Michelle Slade’s April 13th interview with Steve Erickson for SailBlast gave us some insight into the new Prada/Luna Rossa effort. You’ll understand better how the two Luna Rossa boats performed at such a high level literally out of the box (container). There is also some tidbits on the cooperation with Team New Zealand – I would love to know how much Bertelli put on the table to close the deal with TNZ! Here’s an excerpt:
(…) Let’s talk about Luna Rossa’s performance over the past few days here?
SE: The first day for us was survival – it was real rough and real windy and we really didn’t want to capsize like Artemis and be up all night fixing stuff for not really a lot of points for the overall event. If you look into how the event works, you really have to be on your game come Saturday/Sunday. It was the roughest day we’ve been in the 45s and not that we took it easy but the guys did a nice job of just getting the boats around the course with the wing still in the air.
You did a lot better today?
SE: We did – today was a really nice day of sailing. When we came to Naples and the time we spent an hour north of here, that was the kind of conditions that we’ve been sailing in – just a nice 10-knots in relatively flat water – kind of what you expected when you come here. It’s spring time so it can be anything and there’s more coming so there’ll be some excitement this weekend.

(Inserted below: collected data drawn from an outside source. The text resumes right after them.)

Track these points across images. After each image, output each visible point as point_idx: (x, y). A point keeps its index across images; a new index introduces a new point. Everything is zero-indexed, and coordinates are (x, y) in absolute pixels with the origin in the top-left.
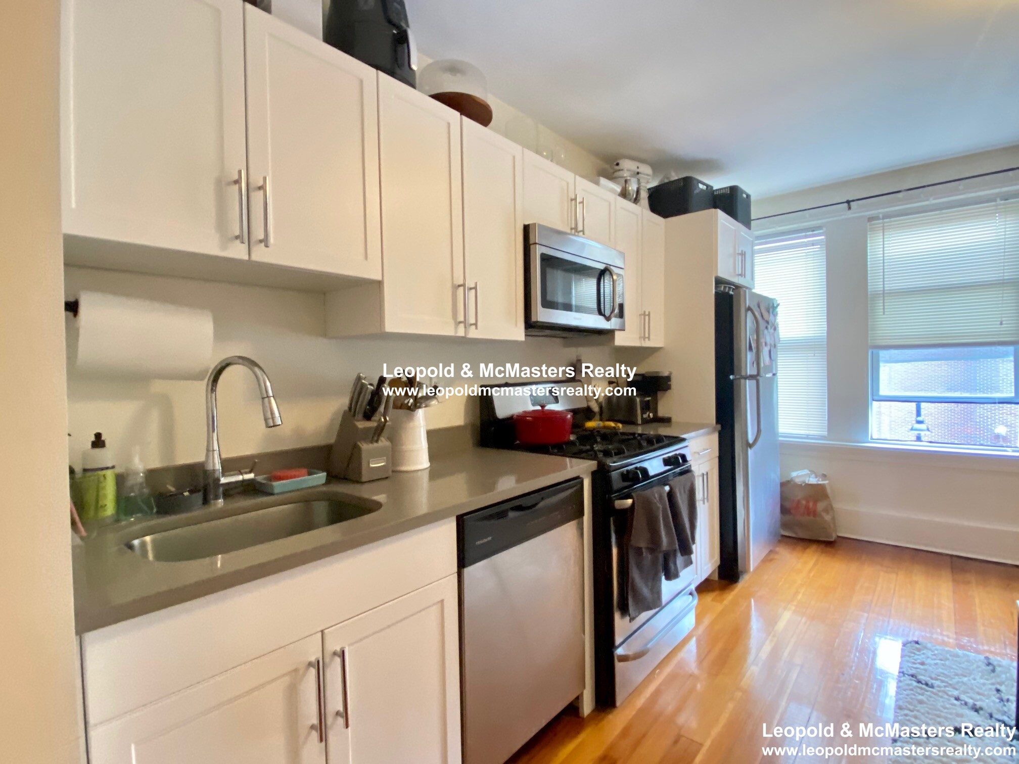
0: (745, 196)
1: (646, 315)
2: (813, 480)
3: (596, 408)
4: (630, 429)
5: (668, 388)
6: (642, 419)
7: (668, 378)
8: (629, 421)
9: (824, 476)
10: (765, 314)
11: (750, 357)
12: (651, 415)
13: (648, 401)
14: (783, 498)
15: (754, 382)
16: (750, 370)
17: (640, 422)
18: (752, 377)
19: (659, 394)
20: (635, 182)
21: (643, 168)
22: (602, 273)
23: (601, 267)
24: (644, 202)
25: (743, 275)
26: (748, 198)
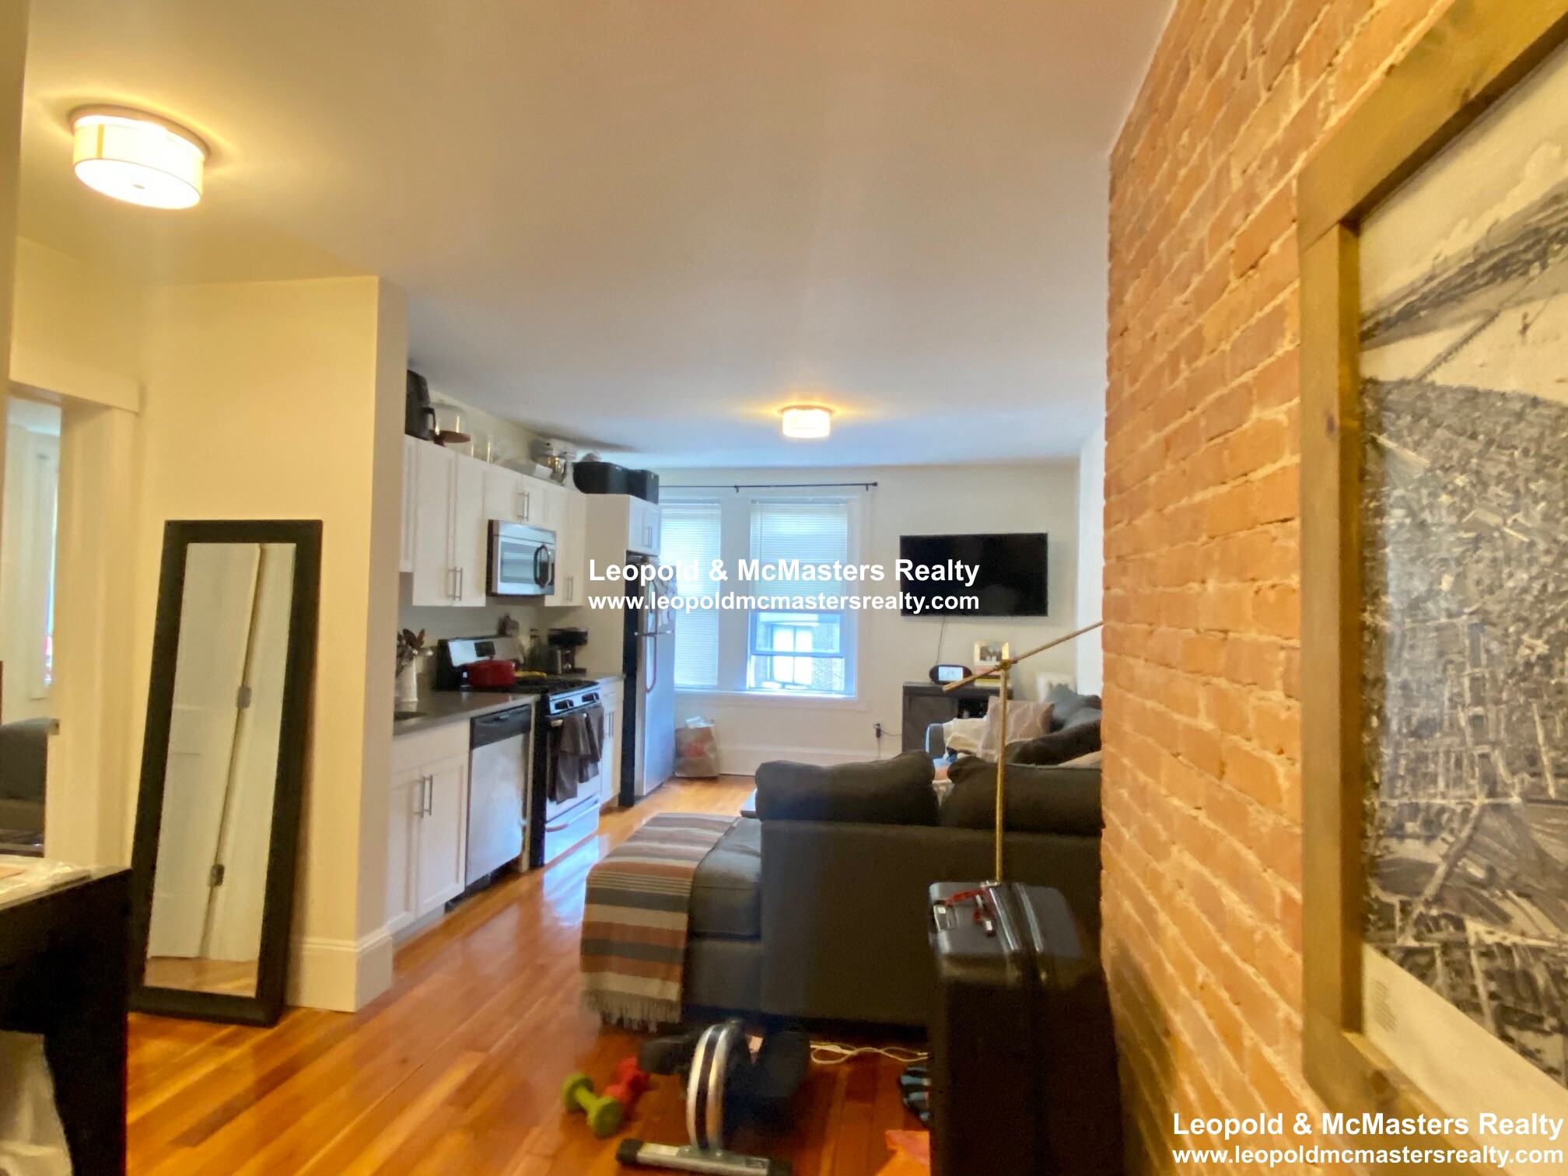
0: (652, 477)
1: (570, 580)
2: (703, 725)
3: (522, 661)
4: (551, 677)
5: (585, 642)
6: (562, 669)
7: (586, 634)
8: (552, 671)
9: (713, 721)
11: (650, 617)
12: (570, 666)
13: (568, 654)
14: (678, 742)
15: (653, 638)
16: (650, 628)
17: (560, 672)
18: (651, 634)
19: (577, 647)
20: (563, 461)
21: (570, 447)
22: (539, 550)
23: (539, 545)
24: (569, 479)
25: (650, 546)
26: (656, 477)
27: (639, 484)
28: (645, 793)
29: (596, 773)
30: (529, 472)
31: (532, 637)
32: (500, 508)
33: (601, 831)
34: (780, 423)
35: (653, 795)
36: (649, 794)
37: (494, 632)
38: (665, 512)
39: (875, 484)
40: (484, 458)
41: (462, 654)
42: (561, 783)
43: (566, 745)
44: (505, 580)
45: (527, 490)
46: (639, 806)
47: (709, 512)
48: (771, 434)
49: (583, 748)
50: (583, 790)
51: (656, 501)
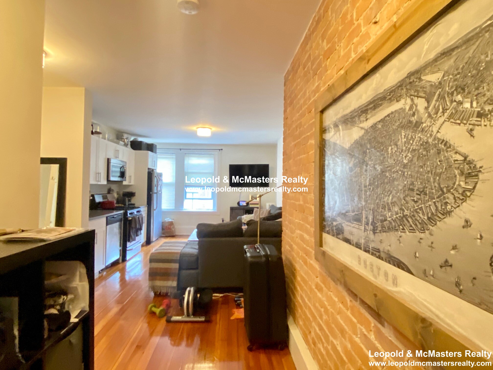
1: (130, 176)
2: (170, 220)
5: (135, 196)
7: (135, 193)
8: (125, 205)
9: (173, 219)
10: (159, 177)
11: (155, 188)
12: (130, 203)
13: (129, 199)
14: (163, 226)
15: (156, 194)
16: (155, 191)
17: (128, 204)
18: (156, 193)
19: (132, 197)
20: (127, 140)
21: (129, 136)
22: (122, 167)
23: (122, 166)
24: (129, 146)
25: (154, 167)
26: (156, 146)
27: (151, 148)
28: (154, 240)
29: (141, 234)
30: (118, 143)
31: (118, 194)
32: (111, 155)
33: (141, 251)
34: (196, 132)
35: (156, 241)
36: (155, 241)
37: (106, 192)
38: (158, 156)
39: (222, 149)
40: (105, 139)
41: (98, 199)
42: (131, 236)
43: (133, 225)
44: (113, 176)
45: (118, 149)
46: (152, 244)
47: (172, 156)
48: (194, 135)
49: (138, 226)
50: (137, 238)
51: (156, 153)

How’s your crew development coming along?
SE: It’s the second day of our first event – the wing is new for everyone, the boat is a little bigger than the Extreme 40s, the experience is pretty balanced between the two boats with crew coming from the 40s, and half the team coming from the version 5 or some other form of monohull sailing so they’re getting up to speed with catamaran sailing. I think it’s going just fine considering just a few months ago a few of those guys hadn’t never been cat sailing. At the end of the day you get the good start, you play the shifts and you go fast and it’s a yacht race.
Are the boys getting used to the physical demands of the 45?
SE: I think the real work is getting the A sails up and down physically. That’s a big job for two people and it happens quickly. Yesterday on a few of the runs the boats didn’t even bother putting the kites up – farther into the race the positions were so defined as they were – the boats are pretty powered up just with the wing so you’re not going to double speed just because you have the A sail up. We just wanted to get through the day with the result that they were getting and be happy with that.
How’s the course in Naples?
SE: It’s my first event and the races almost seem a little long – 35 minute races. It was almost surprising as to how long the beats are but that said, it’s cool that they put the gate right down at the leeward wall – I would bet it’s within 75 yards of the wall – it’d be crazy to be down there at that railing looking down at the boats coming crashing into the gates – it’s pretty neat.
How did the training with Emirates Team NZ go?
SE: It went well – I pinch myself a little bit and use the analogy of the New York Yankees – to be let into an institution like Team NZ when I’ve been on the outside for 20 years – pretty interesting, there’s smart, hard-working people, people who’ve been at it a long time, and a lot of continuity. Grant (Dalton) has kept a real neat institution there. He’s a tough guy but I have a lot of respect for him. The guys who are good at what they do are very good. You find a lot of teams – including Luna Rossa – you spend quite a bit of time of the campaign getting to where you can just work together, speaking the language, using the same computer software, creating the same sailing techniques – that’s why Coutts and his merry men were such a force back in the 80s in match racing – they’ve sailed together for 25 years. People who put teams together and try to overcome a group like that…you’re always going to be coming up against those relationships that you can’t put together over night.
Seems the locals are really getting into the Naples event?
SE: It’s crazy! You look at the sea wall – it’s basically a 4-lane road which is what I’m kind of looking out at and if I glance up and down there’s about 300 hundred people just looking at the boats moored, just hanging out (7pm-ish local time). They’re into Prada they’re definitely into Luna Rossa, they’re definitely into sailing and there’s something about the America’s Cup. It’s been a part of Italy for quite sometime. And, the event is pretty cool – I’ll say that about it. It’s hard not to miss it. It’s literally physically taking up a big area of a very prominent nice waterfront – even if you wandered anywhere within a mile from here you’d be affected by parking and people and the chatter.
How’s your 72 build coming along?
SE: Hulls are getting close to being finished – perhaps another month. Then they’ll be shipped to New Zealand May/June to be assembled. It’s coming together – probably three months out. The idea is that we’ll sail it for the first time there. Our team’s energy has really been focused on getting through this regatta and Venice.